- [What to work on]: Write out the line with "decorative bowl: none [969,554,1137,656]" and every later line through the end of the data below, exactly as given, with no pictures in the copy.

+++ Material shown

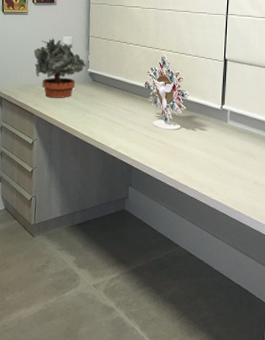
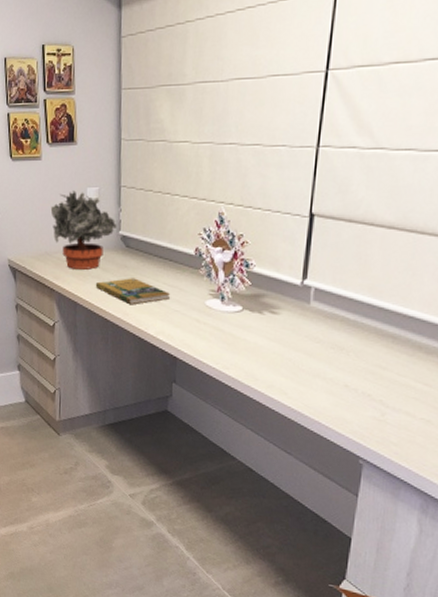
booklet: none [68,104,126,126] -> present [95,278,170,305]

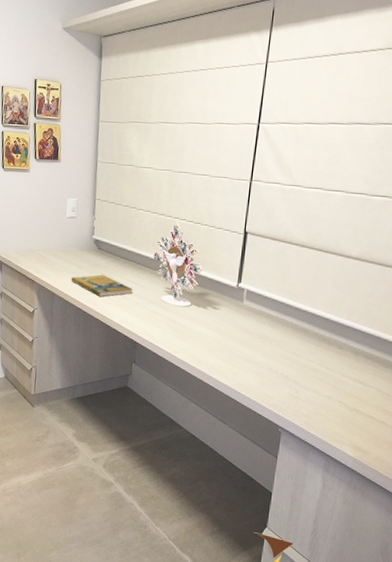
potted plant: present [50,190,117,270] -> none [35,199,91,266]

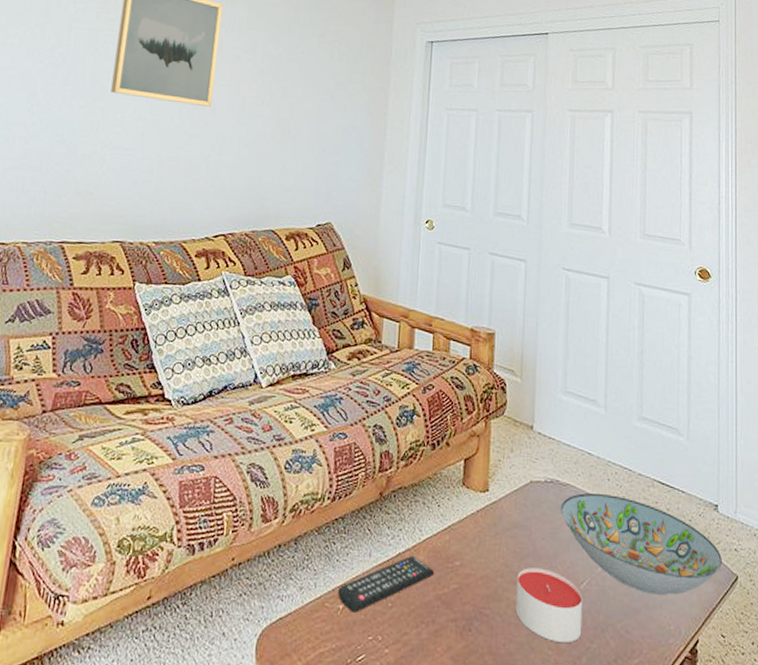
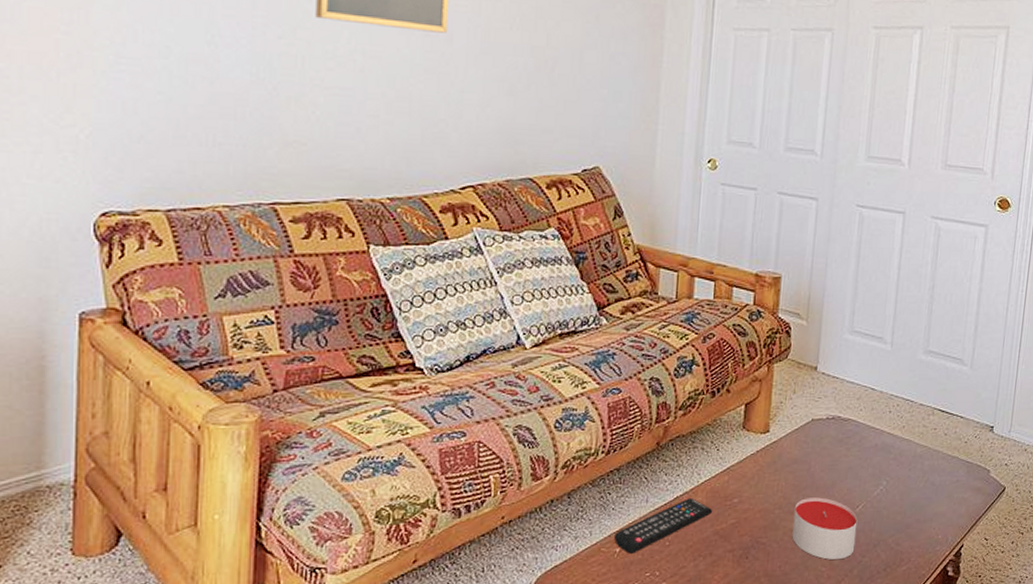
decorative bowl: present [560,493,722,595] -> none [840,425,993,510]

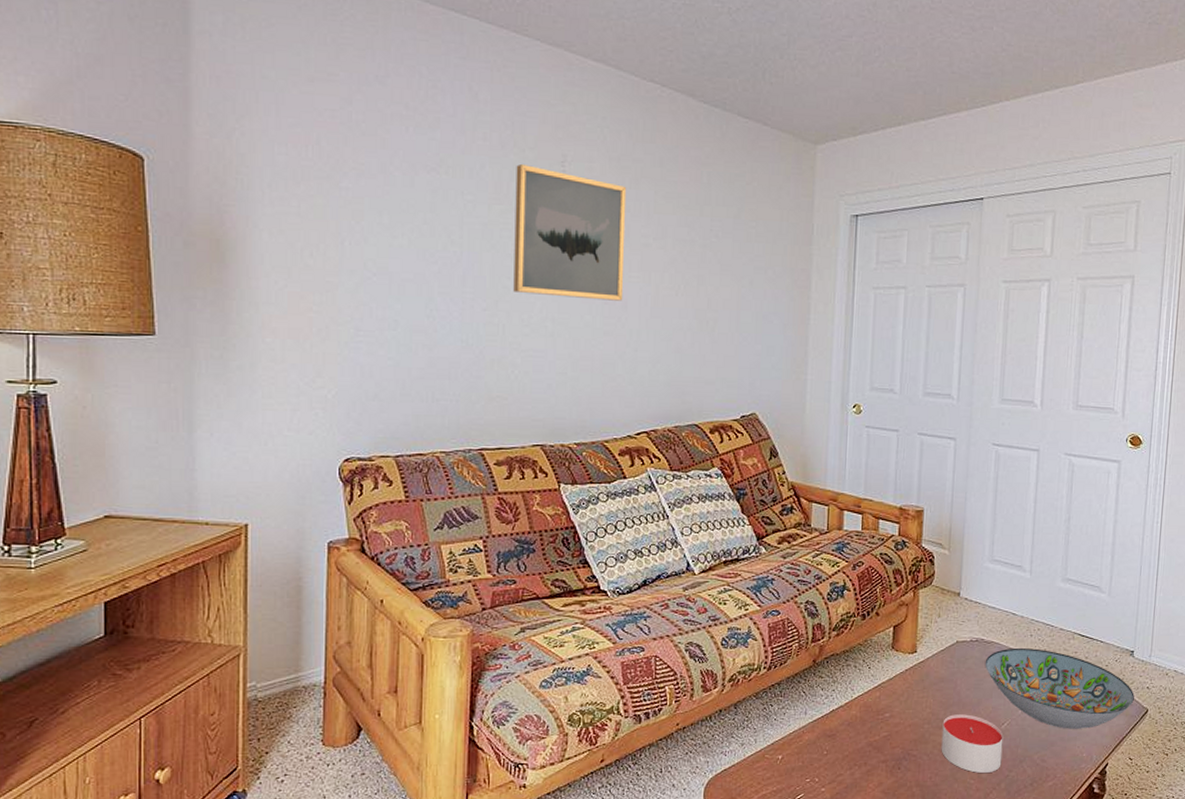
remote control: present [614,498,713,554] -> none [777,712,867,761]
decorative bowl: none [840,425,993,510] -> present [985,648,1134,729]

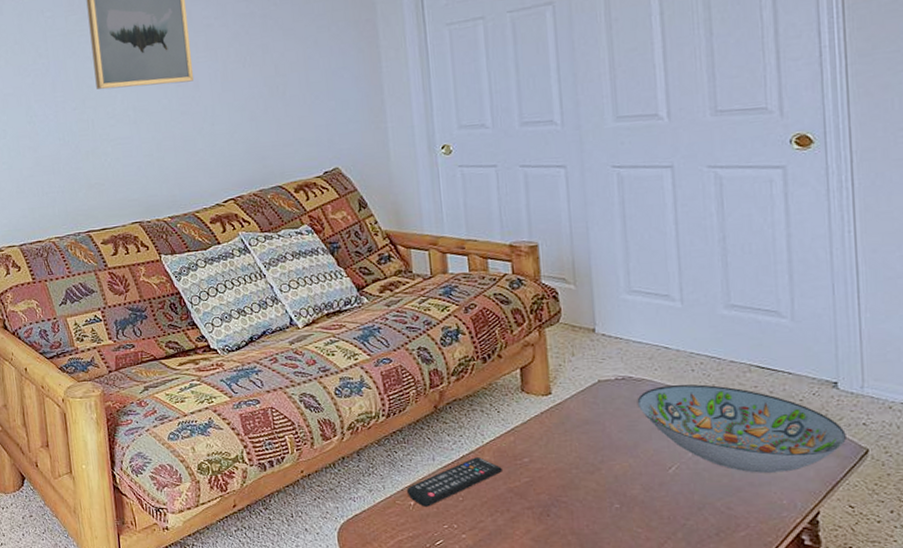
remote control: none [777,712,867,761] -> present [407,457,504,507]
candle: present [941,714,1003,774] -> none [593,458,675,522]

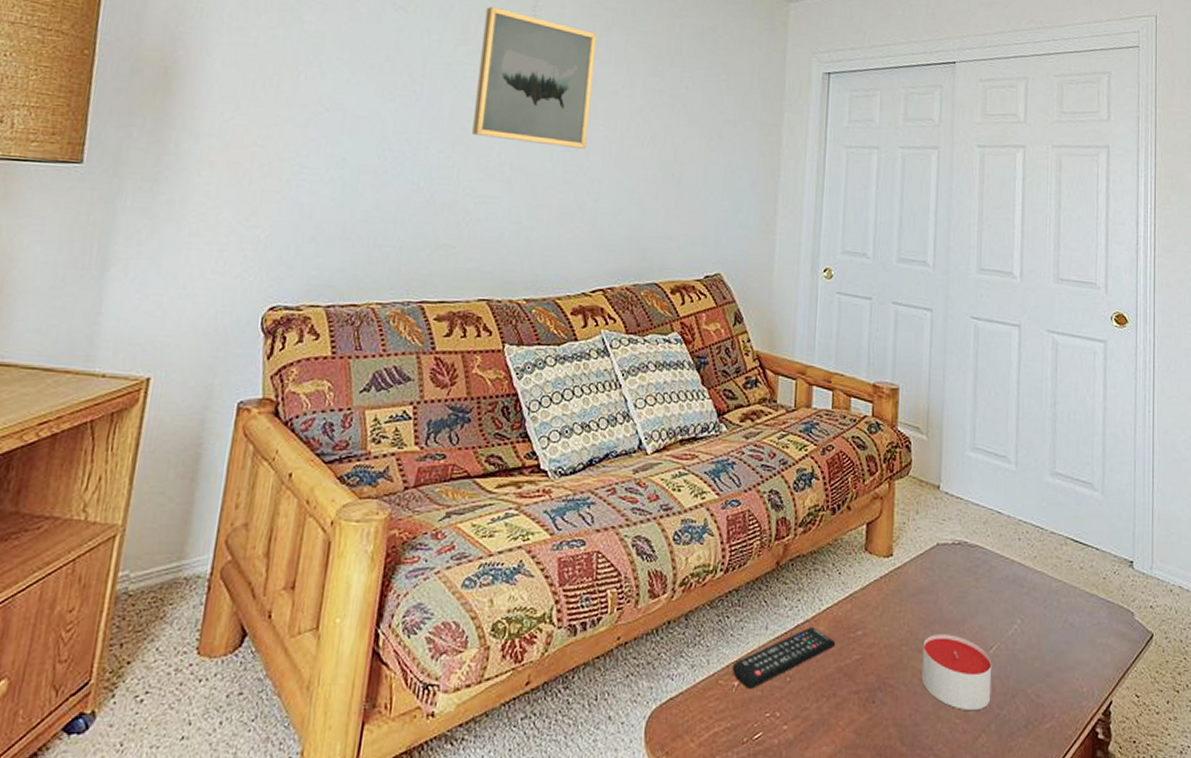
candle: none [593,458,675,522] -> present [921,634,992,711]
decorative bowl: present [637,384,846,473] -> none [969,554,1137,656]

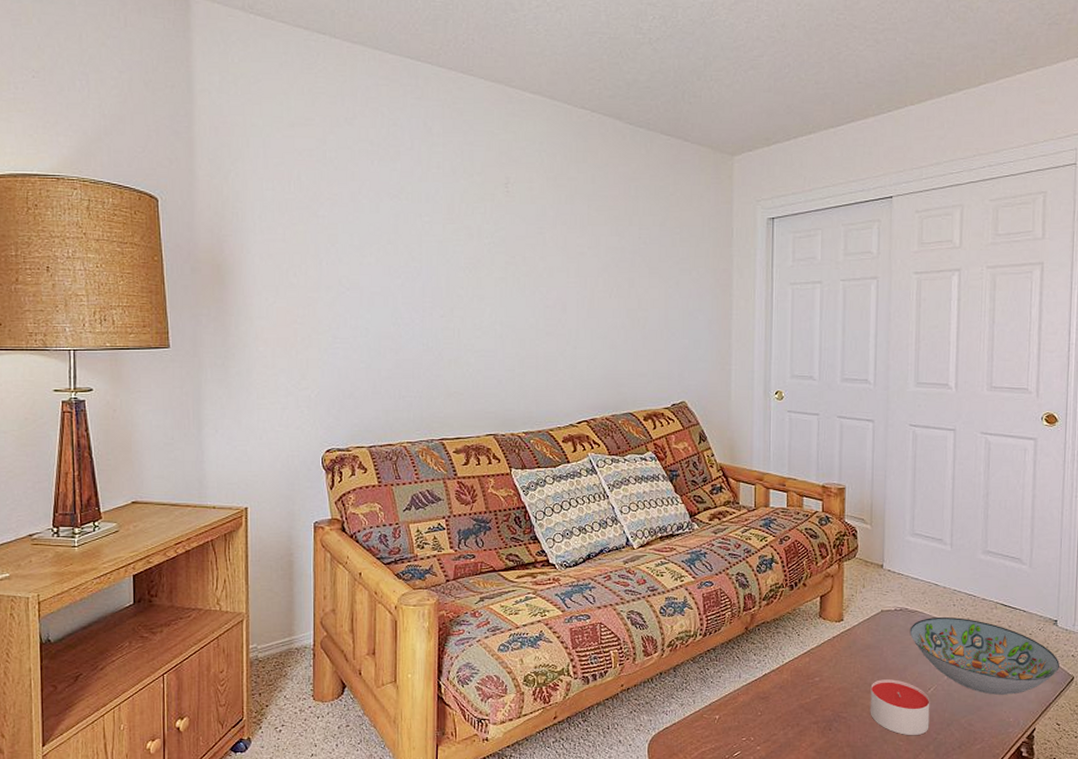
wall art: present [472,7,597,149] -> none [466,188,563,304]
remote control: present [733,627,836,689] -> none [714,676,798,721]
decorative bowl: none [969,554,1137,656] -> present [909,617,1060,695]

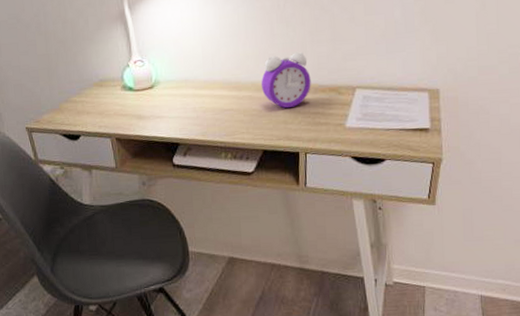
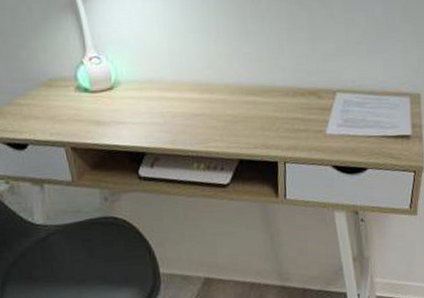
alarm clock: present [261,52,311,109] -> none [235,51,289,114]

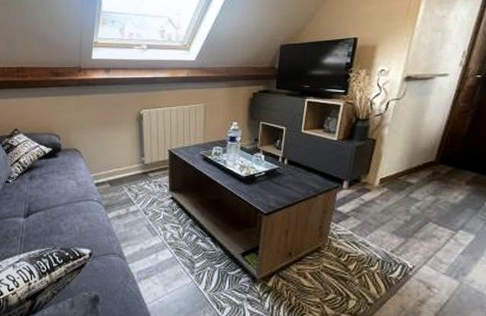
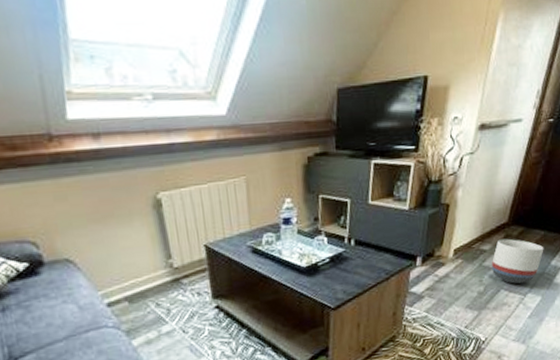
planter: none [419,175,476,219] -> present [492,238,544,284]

++++++

- [Result for this exercise]:
decorative bowl: none [969,554,1137,656] -> present [909,617,1060,695]

alarm clock: present [261,52,311,109] -> none [235,51,289,114]

planter: none [419,175,476,219] -> present [492,238,544,284]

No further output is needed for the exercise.